Error correction method
During dialogue, customers' words are often misrecognized by speech recognition. By analyzing the form and characteristics of massive dialogue content, the results of speech recognition can be automatically corrected, and then answers more in line with user needs can be provided, effectively identifying the impact of errors on users' real needs.

For the business data of express logistics industry scenarios such as parcel tracking, delivery urging, consultation, order placement, delivery, and receipt, it builds an intelligent knowledge graph for customers' structured, semi-structured, and unstructured multi-source heterogeneous data. It achieves better results in text error correction, context association, and intent reasoning, greatly optimizing the ability of phone robots to understand customers' real intentions.

Specially trained for VoIP voice signals and optimized through scenario-based recognition. It provides speech recognition solutions for industries such as express logistics and manufacturing, with an accuracy rate of over 85%.
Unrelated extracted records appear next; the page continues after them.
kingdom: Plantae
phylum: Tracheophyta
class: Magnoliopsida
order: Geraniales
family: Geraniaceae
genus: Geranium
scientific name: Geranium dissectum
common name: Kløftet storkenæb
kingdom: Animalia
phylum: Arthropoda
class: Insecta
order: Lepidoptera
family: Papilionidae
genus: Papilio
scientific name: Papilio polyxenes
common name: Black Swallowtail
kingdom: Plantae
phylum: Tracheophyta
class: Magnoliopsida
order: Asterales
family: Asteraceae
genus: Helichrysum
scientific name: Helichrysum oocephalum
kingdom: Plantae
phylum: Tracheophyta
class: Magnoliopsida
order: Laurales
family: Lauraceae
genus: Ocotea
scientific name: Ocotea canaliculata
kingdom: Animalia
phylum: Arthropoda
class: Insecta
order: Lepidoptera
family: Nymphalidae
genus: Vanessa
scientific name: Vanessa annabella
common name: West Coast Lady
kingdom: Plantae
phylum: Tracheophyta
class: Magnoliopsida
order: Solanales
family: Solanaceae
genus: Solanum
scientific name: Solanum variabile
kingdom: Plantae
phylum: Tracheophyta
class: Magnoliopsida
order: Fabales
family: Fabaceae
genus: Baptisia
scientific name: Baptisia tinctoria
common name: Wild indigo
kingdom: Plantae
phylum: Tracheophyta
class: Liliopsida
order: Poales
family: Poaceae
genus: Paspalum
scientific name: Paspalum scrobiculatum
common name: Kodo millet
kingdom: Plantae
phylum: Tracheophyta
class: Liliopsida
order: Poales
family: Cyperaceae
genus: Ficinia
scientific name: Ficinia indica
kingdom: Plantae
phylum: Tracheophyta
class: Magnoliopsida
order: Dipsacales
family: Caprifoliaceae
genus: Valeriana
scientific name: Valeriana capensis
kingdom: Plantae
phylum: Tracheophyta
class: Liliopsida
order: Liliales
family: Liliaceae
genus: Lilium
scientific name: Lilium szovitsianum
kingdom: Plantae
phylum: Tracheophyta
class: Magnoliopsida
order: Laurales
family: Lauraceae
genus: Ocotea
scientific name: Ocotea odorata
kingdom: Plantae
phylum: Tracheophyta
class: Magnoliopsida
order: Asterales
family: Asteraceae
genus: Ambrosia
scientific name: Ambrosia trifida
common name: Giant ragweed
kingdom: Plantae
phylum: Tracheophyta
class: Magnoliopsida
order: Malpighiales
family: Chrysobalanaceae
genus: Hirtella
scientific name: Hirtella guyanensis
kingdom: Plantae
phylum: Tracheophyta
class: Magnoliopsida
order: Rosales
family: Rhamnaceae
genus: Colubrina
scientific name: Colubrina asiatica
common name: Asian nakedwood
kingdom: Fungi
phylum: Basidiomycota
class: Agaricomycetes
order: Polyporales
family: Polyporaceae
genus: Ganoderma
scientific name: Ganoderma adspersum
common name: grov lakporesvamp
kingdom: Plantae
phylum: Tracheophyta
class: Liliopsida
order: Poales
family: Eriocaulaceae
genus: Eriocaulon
Converts customers' speech to text in real time while they are speaking. It adopts streaming transmission, and the response speed is faster than converting from recordings (response speed increased by at least 20%).
Enterprises can provide enterprise-related recordings and keyword information to train exclusive recognition models. The more corpora submitted, the more obvious the improvement of speech recognition effect.


Provides three modes: real-person voice library, full machine-synthesized voice library, and mixed voice library of real-person and machine synthesis. Customization is available to meet the application needs of different industries.
The conventional method is to synthesize text into voice first, then play it through the voice platform. Synthesizing longer text into voice takes about 1 second. Feiyu adopts streaming synthesis to convert and play simultaneously. No matter how long the text is, it starts playing within 200ms~300ms, greatly improving speed and fluency.